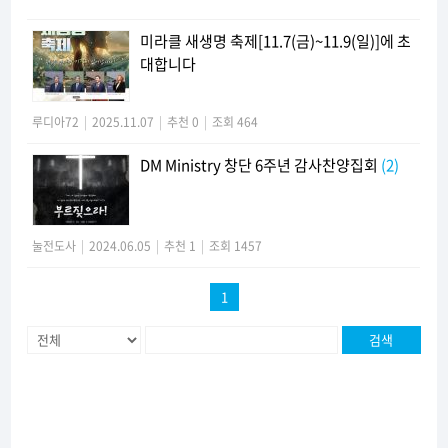
미라클 새생명 축제[11.7(금)~11.9(일)]에 초
대합니다
루디아72
|
2025.11.07
|
추천 0
|
조회 464
DM Ministry 창단 6주년 감사찬양집회
(2)
눌전도사
|
2024.06.05
|
추천 1
|
조회 1457
1
검색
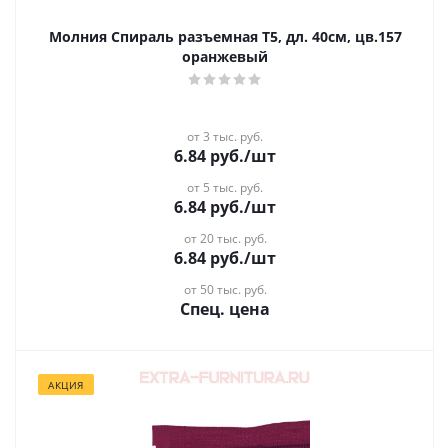
Молния Спираль разъемная Т5, дл. 40см, цв.157
оранжевый
от 3 тыс. руб.
6.84
руб.
/шт
от 5 тыс. руб.
6.84
руб.
/шт
от 20 тыс. руб.
6.84
руб.
/шт
от 50 тыс. руб.
Спец. цена
АКЦИЯ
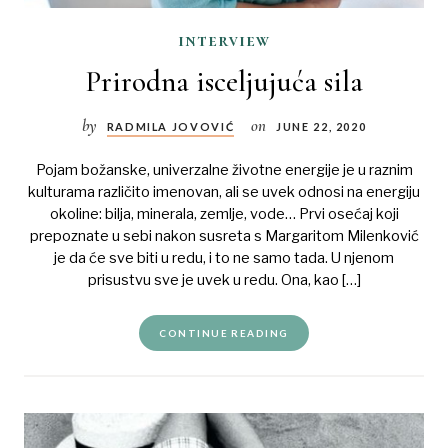
interview
Prirodna isceljujuća sila
by
on
RADMILA JOVOVIĆ
JUNE 22, 2020
Pojam božanske, univerzalne životne energije je u raznim
kulturama različito imenovan, ali se uvek odnosi na energiju
okoline: bilja, minerala, zemlje, vode… Prvi osećaj koji
prepoznate u sebi nakon susreta s Margaritom Milenković
je da će sve biti u redu, i to ne samo tada. U njenom
prisustvu sve je uvek u redu. Ona, kao […]
CONTINUE READING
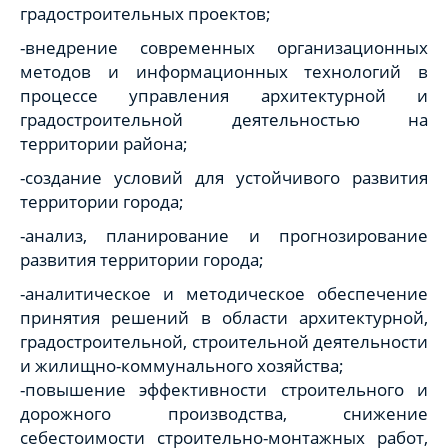
градостроительных проектов;
-внедрение современных организационных
методов и информационных технологий в
процессе управления архитектурной и
градостроительной деятельностью на
территории района;
-создание условий для устойчивого развития
территории города;
-анализ, планирование и прогнозирование
развития территории города;
-аналитическое и методическое обеспечение
принятия решений в области архитектурной,
градостроительной, строительной деятельности
и жилищно-коммунального хозяйства;
-повышение эффективности строительного и
дорожного производства, снижение
себестоимости строительно-монтажных работ,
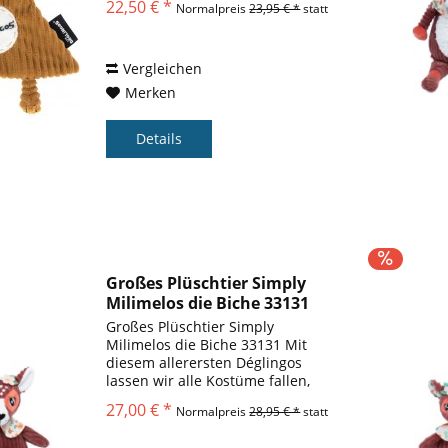
22,50 € *
Normalpreis
23,95 € *
statt
2.54 x 25.4 cm Spaß: Speculos -
Tiger Plüschtier besteht aus
weichem, samtigem Material, das
es...
Vergleichen
Merken
Details
Großes Plüschtier Simply
Milimelos die Biche 33131
Großes Plüschtier Simply
Milimelos die Biche 33131 Mit
diesem allerersten Déglingos
lassen wir alle Kostüme fallen,
um mit einem Schal edel zu sein
27,00 € *
Normalpreis
28,95 € *
statt
und gleichzeitig seinen treuen
Cord zu behalten!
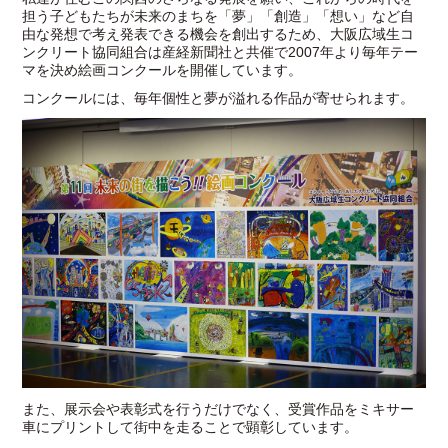
担う子どもたちが未来のまちを「夢」「創造」「想い」など自
由な発想で考え発表できる機会を創出するため、大阪広域生コ
ンクリート協同組合は産経新聞社と共催で2007年より毎年テー
マを決め絵画コンクールを開催しています。
コンクールには、毎年個性と夢が溢れる作品が寄せられます。
また、展示会や表彰式を行うだけでなく、受賞作品をミキサー
車にプリントして街中を走ることで顕彰しています。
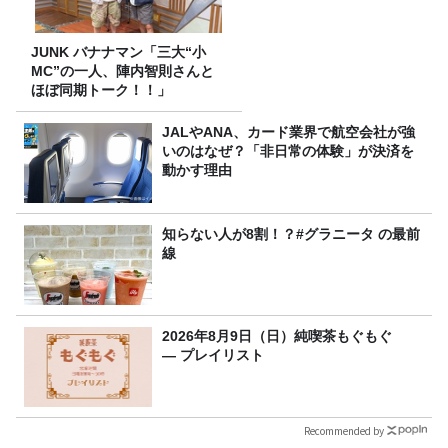
JUNK バナナマン「三大“小
MC”の一人、陣内智則さんと
ほぼ同期トーク！！」
JALやANA、カード業界で航空会社が強
いのはなぜ？「非日常の体験」が決済を
動かす理由
知らない人が8割！？#グラニータ の最前
線
2026年8月9日（日）純喫茶もぐもぐ
― プレイリスト
Recommended by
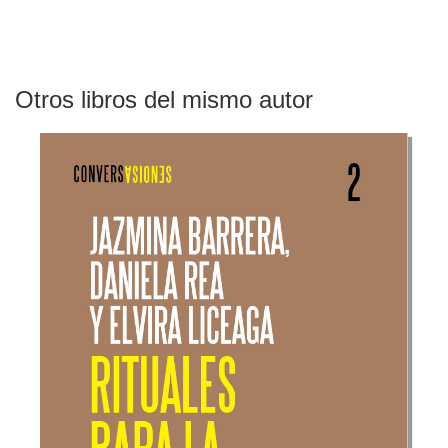
Otros libros del mismo autor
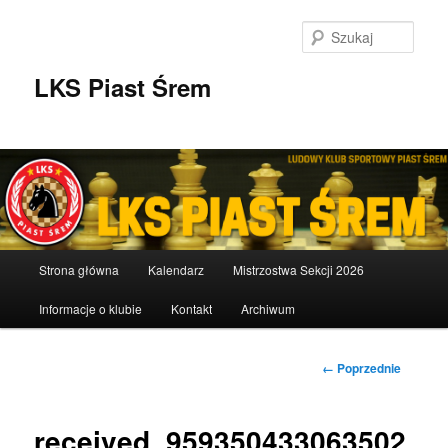
Przeskocz
do
Szuka
tekstu
LKS Piast Śrem
Główne
Strona główna
Kalendarz
Mistrzostwa Sekcji 2026
menu
Informacje o klubie
Kontakt
Archiwum
Nawigacja
← Poprzednie
po
obrazkach
received_959350433063502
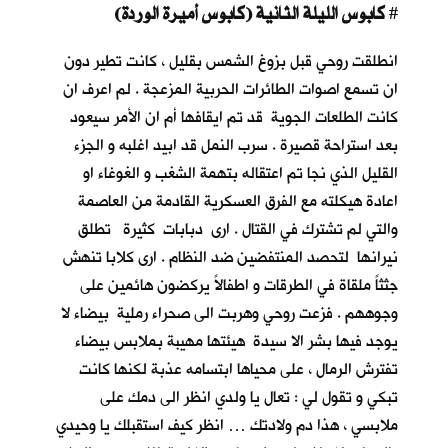
كابوس الليلة الثانية (كابوس أميرة الوردة)
#
انطلقت روحي قبل بزوغ الشمس بقليل ، كانت تطير دون
ان تسمع اصوات الطائرات الحربية المزعجة . لم اعرف ان
كانت الطلعات الجوية قد تم ايقافها أم ان الأمر سيعود
بعد استراحة قصيرة . سرب النمل قد ابيد اغلبه و الجزء
القليل الذي نجا تم اعتقاله بتهمة الشغب و الغوغاء او
اعادة هيكلته مع الفرق العسكرية القادمة من العاصمة
والتي لم تشترك في القتال . ارى دبابات كثيرة تطلق
نيرانها لتحصد المنتفضين ضد النظام . ارى كلابا تنهش
جثثاً ملقاة في الطرقات و اطفالاً يركضون هائمين على
وجوههم . فزعت روحي وهربت الى صحراء رملية بيضاء لا
يوجد فيها بشر الا سيدة هيئتها مهيبة بملابس بيضاء
تفترش الرمال ، على محياها ابتسامه عذبة لكنها كانت
تبكي و تقول لي : تعال يا ولدي انظر الى دمك على
ملابسي ، هذا دم ولادتك … انظر كيف استقبلك يا وحيدي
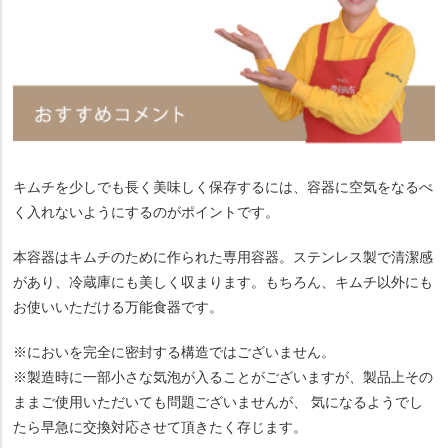
キムチを少しでも長く美味しく保存するには、容器に空気をなるべ
く入れないようにするのがポイントです。
本容器はキムチのために作られた専用容器。ステンレス製で清潔感
があり、冷蔵庫にも美しく収まります。もちろん、キムチ以外にも
お使いいただける万能食器です。
※においを完全に密封する構造ではございません。
※製造時に一部小さな気泡が入ることがございますが、製品上その
ままご使用いただいても問題ございませんが、 気になるようでし
たら早急に交換対応させて頂きたく存じます。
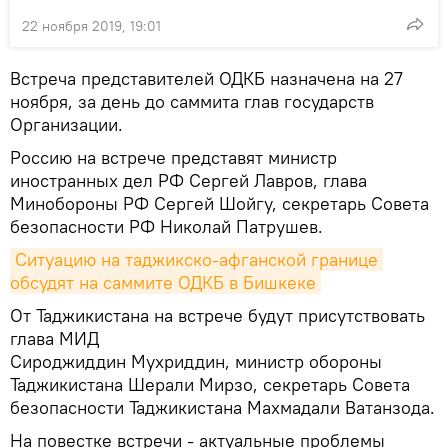
22 ноября 2019, 19:01
Встреча представителей ОДКБ назначена на 27
ноября, за день до саммита глав государств
Организации.
Россию на встрече представят министр
иностранных дел РФ Сергей Лавров, глава
Минобороны РФ Сергей Шойгу, секретарь Совета
безопасности РФ Николай Патрушев.
Ситуацию на таджикско-афганской границе 
обсудят на саммите ОДКБ в Бишкеке
От Таджикистана на встрече будут присутствовать
глава МИД
Сироджиддин Мухриддин, министр обороны
Таджикистана Шерали Мирзо, секретарь Совета
безопасности Таджикистана Махмадали Ватанзода.
На повестке встречи - актуальные проблемы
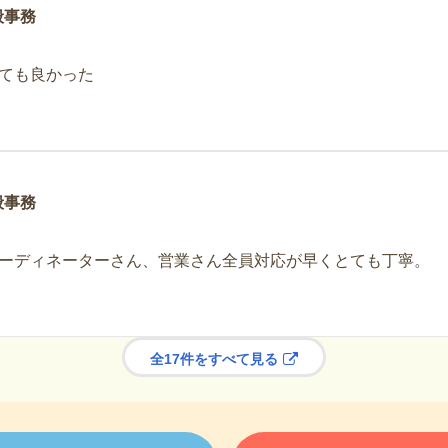
般事務
ても良かった
般事務
ーディネーターさん、営業さん全員対応が早くとても丁寧。
全17件をすべて見る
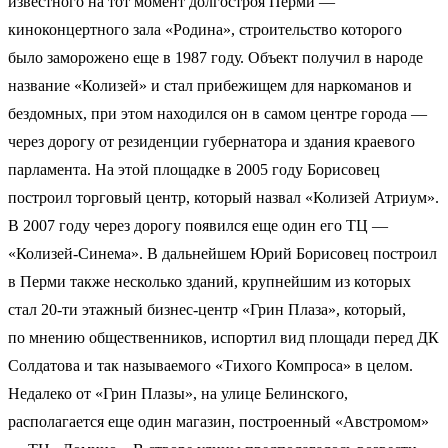
известного на тот момент долгостроя Перми —
киноконцертного зала «Родина», строительство которого
было заморожено еще в 1987 году. Объект получил в народе
название «Колизей» и стал прибежищем для наркоманов и
бездомных, при этом находился он в самом центре города —
через дорогу от резиденции губернатора и здания краевого
парламента. На этой площадке в 2005 году Борисовец
построил торговый центр, который назвал «Колизей Атриум».
В 2007 году через дорогу появился еще один его ТЦ —
«Колизей-Синема». В дальнейшем Юрий Борисовец построил
в Перми также несколько зданий, крупнейшим из которых
стал 20-ти этажный бизнес-центр «Грин Плаза», который,
по мнению общественников, испортил вид площади перед ДК
Солдатова и так называемого «Тихого Компроса» в целом.
Недалеко от «Грин Плазы», на улице Белинского,
располагается еще один магазин, построенный «Австромом»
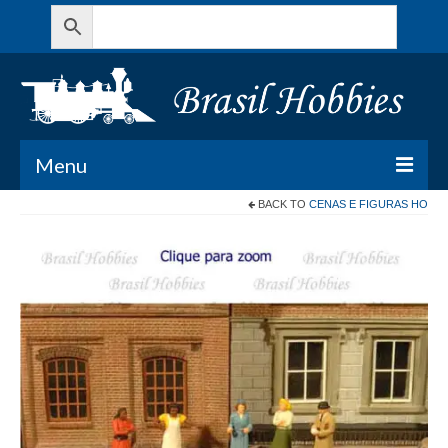
Menu
BACK TO
CENAS E FIGURAS HO
Todos os Produtos
Meu Carrinho
Minha conta
Contato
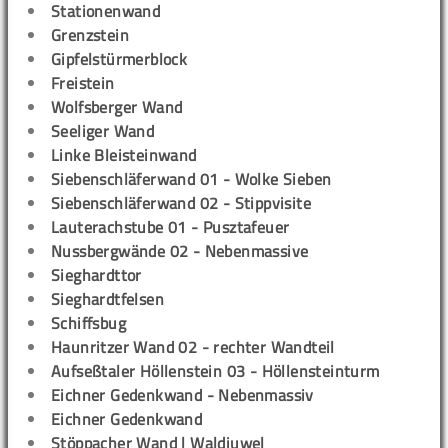
Stationenwand
Grenzstein
Gipfelstürmerblock
Freistein
Wolfsberger Wand
Seeliger Wand
Linke Bleisteinwand
Siebenschläferwand 01 - Wolke Sieben
Siebenschläferwand 02 - Stippvisite
Lauterachstube 01 - Pusztafeuer
Nussbergwände 02 - Nebenmassive
Sieghardttor
Sieghardtfelsen
Schiffsbug
Haunritzer Wand 02 - rechter Wandteil
Aufseßtaler Höllenstein 03 - Höllensteinturm
Eichner Gedenkwand - Nebenmassiv
Eichner Gedenkwand
Stöppacher Wand | Waldjuwel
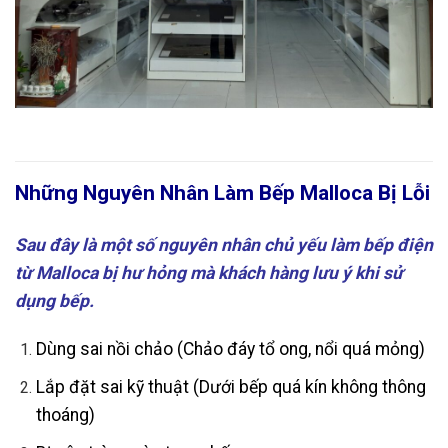
Những Nguyên Nhân Làm Bếp Malloca Bị Lỗi
Sau đây là một số nguyên nhân chủ yếu làm bếp điện
từ Malloca bị hư hỏng mà khách hàng lưu ý khi sử
dụng bếp.
Dùng sai nồi chảo (Chảo đáy tổ ong, nổi quá mỏng)
Lắp đặt sai kỹ thuật (Dưới bếp quá kín không thông
thoáng)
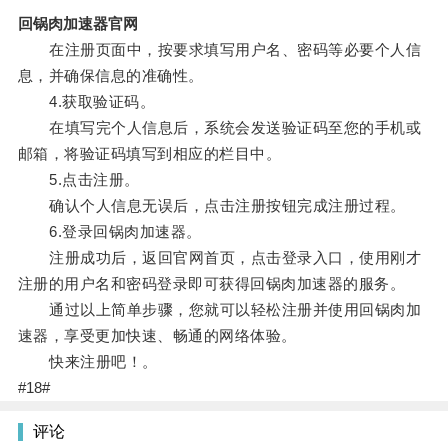
回锅肉加速器官网
在注册页面中，按要求填写用户名、密码等必要个人信
息，并确保信息的准确性。
4.获取验证码。
在填写完个人信息后，系统会发送验证码至您的手机或
邮箱，将验证码填写到相应的栏目中。
5.点击注册。
确认个人信息无误后，点击注册按钮完成注册过程。
6.登录回锅肉加速器。
注册成功后，返回官网首页，点击登录入口，使用刚才
注册的用户名和密码登录即可获得回锅肉加速器的服务。
通过以上简单步骤，您就可以轻松注册并使用回锅肉加
速器，享受更加快速、畅通的网络体验。
快来注册吧！。
#18#
评论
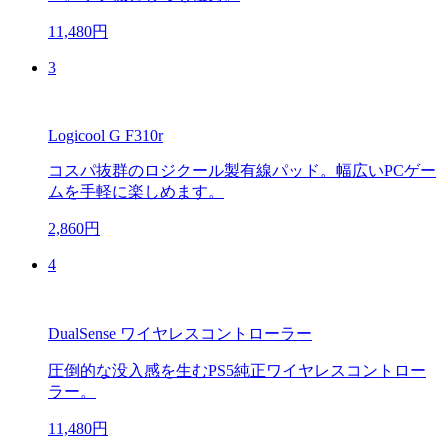
11,480円
3
Logicool G F310r
コスパ抜群のロジクール製有線パッド。幅広いPCゲー
ムを手軽に楽しめます。
2,860円
4
DualSense ワイヤレスコントローラー
圧倒的な没入感を生むPS5純正ワイヤレスコントロー
ラー。
11,480円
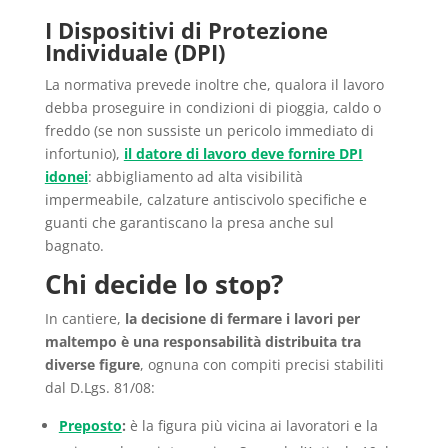
I Dispositivi di Protezione
Individuale (DPI)
La normativa prevede inoltre che, qualora il lavoro
debba proseguire in condizioni di pioggia, caldo o
freddo (se non sussiste un pericolo immediato di
infortunio),
il datore di lavoro deve fornire DPI
idonei
: abbigliamento ad alta visibilità
impermeabile, calzature antiscivolo specifiche e
guanti che garantiscano la presa anche sul
bagnato.
Chi decide lo stop?
In cantiere,
la decisione di fermare i lavori per
maltempo è una responsabilità distribuita tra
diverse figure
, ognuna con compiti precisi stabiliti
dal D.Lgs. 81/08:
Preposto
:
è la figura più vicina ai lavoratori e la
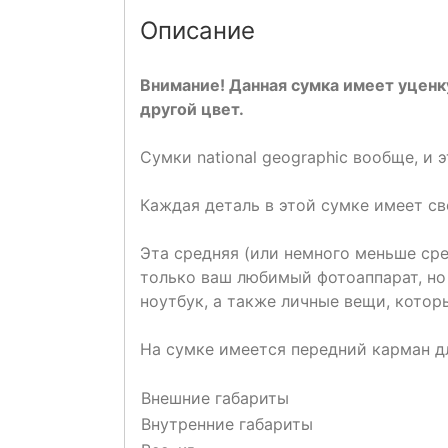
Описание
Внимание! Данная сумка имеет уценк
другой цвет.
Сумки national geographic вообще, и 
Каждая деталь в этой сумке имеет с
Эта средняя (или немного меньше сре
только ваш любимый фотоаппарат, но 
ноутбук, а также личные вещи, котор
На сумке имеется передний карман д
Внешние габариты
Внутренние габариты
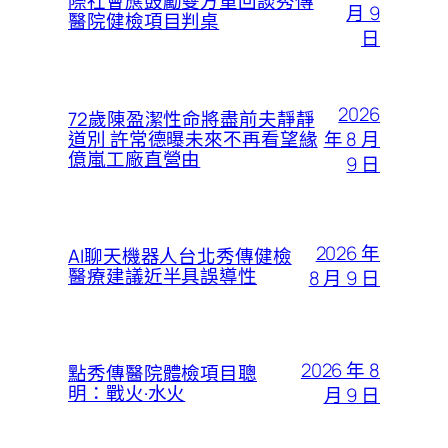
際社會應鼓勵雙方重回談秀傳
月 9
醫院健檢項目判桌
日
2026
72歲陳盈潔性命將盡前夫靜靜
年 8 月
道別 許常德曝未來不再看望緣
億嵐工廠直營由
9 日
2026 年
AI聊天機器人台北秀傳健檢
醫療建議近半具誤導性
8 月 9 日
2026 年 8
點秀傳醫院體檢項目聰
明：戰火·水火
月 9 日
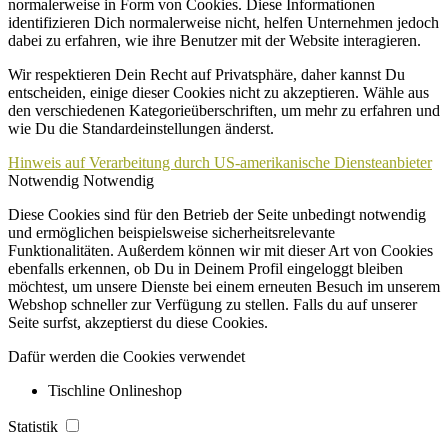
normalerweise in Form von Cookies. Diese Informationen
identifizieren Dich normalerweise nicht, helfen Unternehmen jedoch
dabei zu erfahren, wie ihre Benutzer mit der Website interagieren.
Wir respektieren Dein Recht auf Privatsphäre, daher kannst Du
entscheiden, einige dieser Cookies nicht zu akzeptieren. Wähle aus
den verschiedenen Kategorieüberschriften, um mehr zu erfahren und
wie Du die Standardeinstellungen änderst.
Hinweis auf Verarbeitung durch US-amerikanische Diensteanbieter
Notwendig
Notwendig
Diese Cookies sind für den Betrieb der Seite unbedingt notwendig
und ermöglichen beispielsweise sicherheitsrelevante
Funktionalitäten. Außerdem können wir mit dieser Art von Cookies
ebenfalls erkennen, ob Du in Deinem Profil eingeloggt bleiben
möchtest, um unsere Dienste bei einem erneuten Besuch im unserem
Webshop schneller zur Verfügung zu stellen. Falls du auf unserer
Seite surfst, akzeptierst du diese Cookies.
Dafür werden die Cookies verwendet
Tischline Onlineshop
Statistik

________________

# REQUIREMENT:
Since the pictures are not part of the copy, please transcribe only the lines above from the one with "知らない人が8割！？#グラニータ の最前" through the one with "نيرانها لتحصد المنتفضين", exactly and with both ends.

# YOUR SOLUTION:
知らない人が8割！？#グラニータ の最前
線
2026年8月9日（日）純喫茶もぐもぐ
― プレイリスト
Recommended by
Otros libros del mismo autor
Przeskocz
do
Szuka
tekstu
LKS Piast Śrem
Główne
Strona główna
Kalendarz
Mistrzostwa Sekcji 2026
menu
Informacje o klubie
Kontakt
Archiwum
Nawigacja
← Poprzednie
po
obrazkach
received_959350433063502
كابوس الليلة الثانية (كابوس أميرة الوردة)
#
انطلقت روحي قبل بزوغ الشمس بقليل ، كانت تطير دون
ان تسمع اصوات الطائرات الحربية المزعجة . لم اعرف ان
كانت الطلعات الجوية قد تم ايقافها أم ان الأمر سيعود
بعد استراحة قصيرة . سرب النمل قد ابيد اغلبه و الجزء
القليل الذي نجا تم اعتقاله بتهمة الشغب و الغوغاء او
اعادة هيكلته مع الفرق العسكرية القادمة من العاصمة
والتي لم تشترك في القتال . ارى دبابات كثيرة تطلق
نيرانها لتحصد المنتفضين ضد النظام . ارى كلابا تنهش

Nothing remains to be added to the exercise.